The deal will be a stock transaction of about $363.63 per Allergan share, greater than a 30 percent premium based on Pfizer and Allergan’s unaffected stock share prices as of Oct. 28, 2015.

“The proposed combination of Pfizer and Allergan will create a leading global pharmaceutical company with the strength to research, discover and deliver more medicines and therapies to more people around the world,” said Ian Read, Pfizer’s chairman and chief executive officer in a statement. “Allergan’s businesses align with and enhance Pfizer’s businesses, creating best-in-class, sustainable, innovative and established businesses that are poised for growth.”

The two companies will combine under Allergan plc, and be domiciled in Ireland for the country’s lower tax rate. The new company will be named Pfizer plc and is expected to be listed on the New York Stock Exchange under the “PFE” ticker. Global operational headquarters will be in New York and principal executive offices in Ireland.

In a move that is slightly surprising, Allergan’s chief executive officer Brent Saunders, will not be the chief executive officer of the newly merged company, as expected. Last week unidentified inside sources indicated that the deal was dependent on Saunders becoming chief executive officer.

However, Saunders will have a seat on the board and will serve as president and chief operating officer of the combined company. Ian Read will be chairman and chief executive officer. Allergan’s Paul Bisaro, its current chairman, will also join the board as well as two other Allergan directors to be named later.

There has also been speculation that if the two companies merged, it was only a matter of time before they split into two, one focused on research and development and innovative drugs and the other focused on mature, branded and generic drugs. Pfizer indicated in their announcement today that it plans to make a decision on a potential split no later than the end of 2018.

In a year filled with merger and acquisition activity in the biopharma sector, the Pfizer-Allergan deal tops them all. It will bring the 2015 totals to more than $600 billion. This deal is the largest in the history of the healthcare sector, according to Reuters, with the previous top spot also occupied by Pfizer when it bought Warner-Lambert for $90 billion in 1999.

Apparently the deal has been structured in such a way that Allergan is acquiring Pfizer, probably to avoid current U.S. Treasury Department guidelines regarding tax inversion deals. It seems clear, however, that Pfizer is running the newly merged companies.

These sort of mega-mergers with tax inversion deals can also be unpopular politically. “Drug prices are out of control, and allowing a merger like this is like giving Jesse James a much bigger gun,” David Balto, an antitrust attorney and former policy director at the Federal Trade Commission (FTC) told The LA Times. “There is no evidence whatsoever that these mergers lead to some kind of benefit for consumers and lower prices.” He also expects the FTC will investigate the deal.

Another group unlikely to be thrilled with the deal are people who will inevitably be laid off as a result.
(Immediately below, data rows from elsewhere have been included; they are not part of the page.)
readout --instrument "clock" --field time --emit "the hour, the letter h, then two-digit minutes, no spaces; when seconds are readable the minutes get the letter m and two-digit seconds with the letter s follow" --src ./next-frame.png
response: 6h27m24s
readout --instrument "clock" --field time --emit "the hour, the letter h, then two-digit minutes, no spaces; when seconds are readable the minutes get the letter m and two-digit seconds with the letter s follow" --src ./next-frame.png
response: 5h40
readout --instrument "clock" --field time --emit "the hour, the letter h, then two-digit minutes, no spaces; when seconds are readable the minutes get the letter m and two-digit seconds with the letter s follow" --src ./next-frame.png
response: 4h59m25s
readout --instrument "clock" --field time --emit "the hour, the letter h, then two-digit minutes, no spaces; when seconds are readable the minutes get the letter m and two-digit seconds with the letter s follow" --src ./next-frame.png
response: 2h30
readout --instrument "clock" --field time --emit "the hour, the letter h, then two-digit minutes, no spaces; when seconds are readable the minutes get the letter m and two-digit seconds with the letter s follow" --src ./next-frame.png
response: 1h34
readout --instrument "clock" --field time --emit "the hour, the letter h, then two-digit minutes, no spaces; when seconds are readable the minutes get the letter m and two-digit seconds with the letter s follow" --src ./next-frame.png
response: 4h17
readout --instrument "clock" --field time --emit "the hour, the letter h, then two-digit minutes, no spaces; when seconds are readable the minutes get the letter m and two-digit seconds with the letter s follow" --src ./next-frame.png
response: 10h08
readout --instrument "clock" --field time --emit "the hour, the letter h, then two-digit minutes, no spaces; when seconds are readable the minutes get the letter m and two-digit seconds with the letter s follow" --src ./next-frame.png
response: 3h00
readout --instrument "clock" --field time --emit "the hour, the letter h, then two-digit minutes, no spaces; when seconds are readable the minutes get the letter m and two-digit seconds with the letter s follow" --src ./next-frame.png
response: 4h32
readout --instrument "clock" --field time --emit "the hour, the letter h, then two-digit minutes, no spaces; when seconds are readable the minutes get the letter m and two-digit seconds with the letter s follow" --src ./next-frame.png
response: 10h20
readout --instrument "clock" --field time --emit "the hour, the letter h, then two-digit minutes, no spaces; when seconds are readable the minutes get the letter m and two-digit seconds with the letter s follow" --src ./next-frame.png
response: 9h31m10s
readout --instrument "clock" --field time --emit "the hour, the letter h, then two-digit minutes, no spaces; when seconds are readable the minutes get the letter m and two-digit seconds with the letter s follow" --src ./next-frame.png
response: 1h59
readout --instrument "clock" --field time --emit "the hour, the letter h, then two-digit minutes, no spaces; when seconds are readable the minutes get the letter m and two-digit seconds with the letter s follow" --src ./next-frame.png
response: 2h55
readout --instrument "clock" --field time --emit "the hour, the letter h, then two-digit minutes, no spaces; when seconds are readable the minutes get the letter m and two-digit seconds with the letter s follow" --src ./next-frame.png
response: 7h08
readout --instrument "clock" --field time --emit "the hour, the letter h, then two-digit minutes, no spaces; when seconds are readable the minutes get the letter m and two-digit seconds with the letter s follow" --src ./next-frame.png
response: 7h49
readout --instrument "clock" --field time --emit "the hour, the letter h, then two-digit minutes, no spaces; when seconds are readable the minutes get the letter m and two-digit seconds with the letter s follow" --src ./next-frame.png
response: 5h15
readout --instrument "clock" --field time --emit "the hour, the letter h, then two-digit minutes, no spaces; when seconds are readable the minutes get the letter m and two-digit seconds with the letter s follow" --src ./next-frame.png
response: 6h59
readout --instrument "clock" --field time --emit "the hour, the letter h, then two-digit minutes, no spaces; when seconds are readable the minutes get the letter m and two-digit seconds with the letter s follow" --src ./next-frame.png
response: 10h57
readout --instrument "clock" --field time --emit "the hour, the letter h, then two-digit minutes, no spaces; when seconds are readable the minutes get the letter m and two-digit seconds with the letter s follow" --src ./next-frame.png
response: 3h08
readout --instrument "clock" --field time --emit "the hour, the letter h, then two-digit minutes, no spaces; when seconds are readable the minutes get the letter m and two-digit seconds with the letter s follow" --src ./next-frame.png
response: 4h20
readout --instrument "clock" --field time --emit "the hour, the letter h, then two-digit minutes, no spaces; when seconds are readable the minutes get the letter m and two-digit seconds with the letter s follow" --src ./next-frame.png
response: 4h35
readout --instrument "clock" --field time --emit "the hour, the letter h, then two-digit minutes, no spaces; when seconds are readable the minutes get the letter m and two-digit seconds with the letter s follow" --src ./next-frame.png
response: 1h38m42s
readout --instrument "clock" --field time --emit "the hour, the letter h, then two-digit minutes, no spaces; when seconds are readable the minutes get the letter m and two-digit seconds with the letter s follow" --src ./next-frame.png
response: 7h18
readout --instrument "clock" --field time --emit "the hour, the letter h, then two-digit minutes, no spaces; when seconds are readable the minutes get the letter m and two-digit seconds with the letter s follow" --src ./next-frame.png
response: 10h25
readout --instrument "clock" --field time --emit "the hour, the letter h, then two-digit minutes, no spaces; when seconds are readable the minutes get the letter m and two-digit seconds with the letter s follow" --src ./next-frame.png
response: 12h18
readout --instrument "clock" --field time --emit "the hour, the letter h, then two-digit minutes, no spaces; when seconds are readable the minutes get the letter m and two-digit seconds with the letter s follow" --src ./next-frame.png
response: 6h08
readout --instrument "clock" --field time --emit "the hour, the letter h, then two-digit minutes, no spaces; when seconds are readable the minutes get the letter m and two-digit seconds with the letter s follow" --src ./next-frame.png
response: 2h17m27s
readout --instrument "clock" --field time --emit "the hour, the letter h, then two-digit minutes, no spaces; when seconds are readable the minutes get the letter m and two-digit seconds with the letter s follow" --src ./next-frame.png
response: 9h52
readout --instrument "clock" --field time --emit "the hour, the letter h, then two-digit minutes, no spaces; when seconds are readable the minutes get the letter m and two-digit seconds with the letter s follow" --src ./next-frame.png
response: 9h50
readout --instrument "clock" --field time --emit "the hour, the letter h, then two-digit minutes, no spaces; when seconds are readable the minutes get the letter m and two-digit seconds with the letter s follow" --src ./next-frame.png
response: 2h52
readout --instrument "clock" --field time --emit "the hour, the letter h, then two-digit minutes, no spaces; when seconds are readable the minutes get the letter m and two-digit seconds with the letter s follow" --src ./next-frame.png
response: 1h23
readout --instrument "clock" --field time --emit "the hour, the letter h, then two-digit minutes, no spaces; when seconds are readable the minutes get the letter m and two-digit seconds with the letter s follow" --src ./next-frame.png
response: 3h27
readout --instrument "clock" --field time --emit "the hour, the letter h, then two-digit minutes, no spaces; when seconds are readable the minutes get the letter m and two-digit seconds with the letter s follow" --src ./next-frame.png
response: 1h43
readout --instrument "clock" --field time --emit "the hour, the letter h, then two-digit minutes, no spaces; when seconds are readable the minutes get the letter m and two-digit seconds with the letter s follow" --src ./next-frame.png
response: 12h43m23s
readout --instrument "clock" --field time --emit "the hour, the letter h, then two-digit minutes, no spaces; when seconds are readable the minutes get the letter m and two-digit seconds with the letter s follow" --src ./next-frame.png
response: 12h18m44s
Typically, job cuts are made because of duplicated services and functions. An unidentified employee at Allergan’s Irvine facility told The LA Times, “For us, it’s just other news like the news we’ve had for the past two years,” he said, referring to the numerous acquisitions Allergan has been involved in. But the employee also pointed out that, “When you have an acquisition, people have to go.”